→ Extrait du texte
== == ==
Et il confie à Jean Jaurès : "Mon
but, organiser l'humanité sans
Dieu". Pourtant, l'école qu'il institue est
neutre : "Vous
ne toucherez jamais avec trop de scrupules à cette chose
délicate et sacrée
qu'est la conscience de l'enfant ..." - dit-il dans une
circulaire
célèbre aux instituteurs qui, dans leur immense
majorité, suivent cette ligne
de conduite.
Le
libre exercice des cultes
La
séparation des églises (catholique, en
particulier) et de l'Etat, est dans la
doctrine de "l'église laïque".
Combes voit en elle : "Le
terme naturel et logique du progrès à accomplir
vers une société laïque,
débarrassée de toute sujétion
cléricale". Pour Arthur Ranc, cette
séparation n'est qu'un moyen. Le but final, c'est la
sécularisation complète de
l'Etat par l'anéantissement du pouvoir de
l'église. Pour Fernand Buisson : "Il s'agit
de détacher de l'église la Nation, les familles,
les individus".
== == ==
→ Données extraites
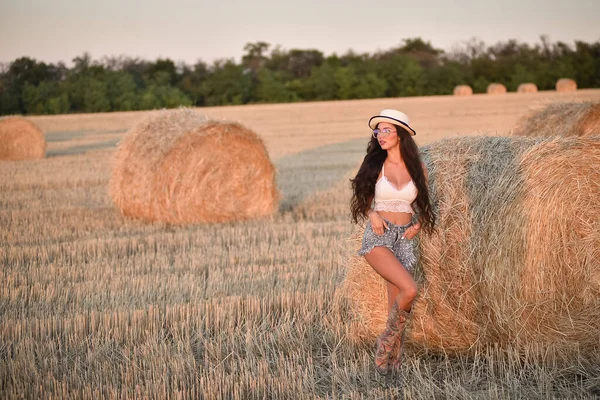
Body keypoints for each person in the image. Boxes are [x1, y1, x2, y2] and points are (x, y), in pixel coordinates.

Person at [350, 109, 435, 375]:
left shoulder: (417, 168)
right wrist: (372, 213)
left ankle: (390, 367)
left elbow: (424, 205)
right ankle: (384, 346)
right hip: (379, 237)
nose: (380, 135)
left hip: (404, 239)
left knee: (395, 304)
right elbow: (361, 199)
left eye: (387, 130)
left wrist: (419, 224)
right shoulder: (376, 165)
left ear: (401, 135)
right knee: (410, 289)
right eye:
== == ==
→ Consignes
(a) Répondez aux questions suivantes à partir de l'extrait sur la laïcité.
(i) À qui est confiée la phrase « Mon but, organiser l'humanité sans Dieu » ?
(ii) Selon Combes, de quoi la séparation des églises et de l'État est-elle le terme naturel et logique ?
(iii) Pour Arthur Ranc, quel est le but final ?
(b) Transcrivez tel quel, dans l'extrait sur la laïcité, tout ce qui va des mots « Et il confie » jusqu'aux mots « de conduite. ».

→ Réponses
(a)
(i) À Jean Jaurès.
(ii) Du progrès à accomplir vers une société laïque, débarrassée de toute sujétion cléricale.
(iii) La sécularisation complète de l'État par l'anéantissement du pouvoir de l'église.

(b)
Et il confie à Jean Jaurès : "Mon
but, organiser l'humanité sans
Dieu". Pourtant, l'école qu'il institue est
neutre : "Vous
ne toucherez jamais avec trop de scrupules à cette chose
délicate et sacrée
qu'est la conscience de l'enfant ..." - dit-il dans une
circulaire
célèbre aux instituteurs qui, dans leur immense
majorité, suivent cette ligne
de conduite.